Aber warum lebte sie wieder? Hatte sie ein neues Leben überhaupt noch verdient? Warum war der Baum nicht böse auf sie? Warum gab er ihr weiterhin zu Trinken? Folia überkam eine tiefe Dankbarkeit für diese neue Chance. Sie wollte sich nicht mehr auf Kosten anderer vergnügen. und  beschloss, endlich wieder ihrer Bestimmung nachzukommen.


Folia arbeitete Tag und Nacht für das Wohl des Baumes. Sie produzierte Energie für Früchte und Zweige. und versorgte die Natur mit frischem Sauerstoff. Die Arbeit machte sie nicht müde. Ganz im Gegenteil:. Es freute sie, etwas aktiv zur Schöpfung beizutragen zu können. Sie fühlte sich Eins mit allen Blättern des Baumes, mit dem Baum, mit der Wiese, mit dem Himmel, mit den Wolken, der Sonne – ja sogar mit dem gesamten Sternenhimmel in der Nacht. Folia war von einer tiefen Glückseligkeit erfüllt, die sie bis dahin nicht gekannt hatte. 


Von nun an war jeder Tag ein schöner Tag. Folia freute sich über jeden Sonnenstrahl, mit dessen Hilfe sie Energie herstellen konnte. Sie freute sich über jeden Regentropfen, der ihren Baum und damit auch sie selbst mit Wasser versorgte. Während Folia früher immer etwas unternehmen musste, um Spaß zu haben, war sie nun glücklich, egal was passierte. 

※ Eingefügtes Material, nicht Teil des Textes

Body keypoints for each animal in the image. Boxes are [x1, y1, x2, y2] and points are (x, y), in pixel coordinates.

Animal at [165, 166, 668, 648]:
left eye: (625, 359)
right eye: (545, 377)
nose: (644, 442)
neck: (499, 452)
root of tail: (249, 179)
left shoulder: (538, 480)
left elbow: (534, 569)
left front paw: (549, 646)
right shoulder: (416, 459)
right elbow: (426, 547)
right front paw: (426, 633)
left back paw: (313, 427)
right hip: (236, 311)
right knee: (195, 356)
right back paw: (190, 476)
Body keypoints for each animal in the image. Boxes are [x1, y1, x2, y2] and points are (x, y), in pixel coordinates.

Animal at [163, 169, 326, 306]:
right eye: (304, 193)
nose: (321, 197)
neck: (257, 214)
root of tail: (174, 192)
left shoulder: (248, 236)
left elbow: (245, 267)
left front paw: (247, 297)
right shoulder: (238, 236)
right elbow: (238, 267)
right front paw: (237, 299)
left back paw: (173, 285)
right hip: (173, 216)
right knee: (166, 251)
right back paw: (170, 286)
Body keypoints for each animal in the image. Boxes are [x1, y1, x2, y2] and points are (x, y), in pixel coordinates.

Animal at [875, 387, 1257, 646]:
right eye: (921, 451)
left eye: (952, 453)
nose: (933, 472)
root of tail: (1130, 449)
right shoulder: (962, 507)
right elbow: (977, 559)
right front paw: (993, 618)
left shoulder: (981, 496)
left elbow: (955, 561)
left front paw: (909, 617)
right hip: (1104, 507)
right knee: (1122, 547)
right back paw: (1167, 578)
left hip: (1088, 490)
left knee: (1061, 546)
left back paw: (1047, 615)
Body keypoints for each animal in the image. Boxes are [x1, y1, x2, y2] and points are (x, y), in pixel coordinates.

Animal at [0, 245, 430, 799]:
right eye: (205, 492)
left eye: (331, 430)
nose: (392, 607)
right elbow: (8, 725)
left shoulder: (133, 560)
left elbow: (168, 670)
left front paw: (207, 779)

Als schließlich der Herbst kam, freute sie sich darauf, ihr Blattgrün dem Baum für Blüten und Blätter des kommenden Jahres zu schenken. Sie freute sich, als ein sie Windstoß vom Baum riss und durch die Luft wirbelte. Ja sie freute sich sogar, während sie am Boden verwittere, schließlich würde ihr Humus wieder Nahrung für ihren Baum und ihre Wiese sein ...


4. Akt 


Und wieder begann ein neues Frühjahr. Folia  erwachte aus einem langen, tiefen Schlaf. Sie reckte sich und streckte sich. Dann hielt sie inne. Irgend etwas war anders als sonst. Ihre Füße fühlten sich kühl und feucht an. Sie schaute sich um. Statt auf einem Ast, saß sie nun inmitten der saftig grünen Wiese. In der Ferne sah sie ihren guten alten Baum in voller Blütenpracht.


Was war nur passiert? 


Folia wurde größer und größer. Zuerst war sie ein Blatt, doch dann verwandelte sie sich in einen kleinen Stamm. Aus dem Stamm sprossen kleine Äste und daraus kleine Zweige und überall wuchsen neue Blätter. 


Aus Folia war ein neuer Baum geworden. Sie hatte alles gelernt, was ein Blatt nur lernen kann. und war nun reif für ihre neue Aufgabe.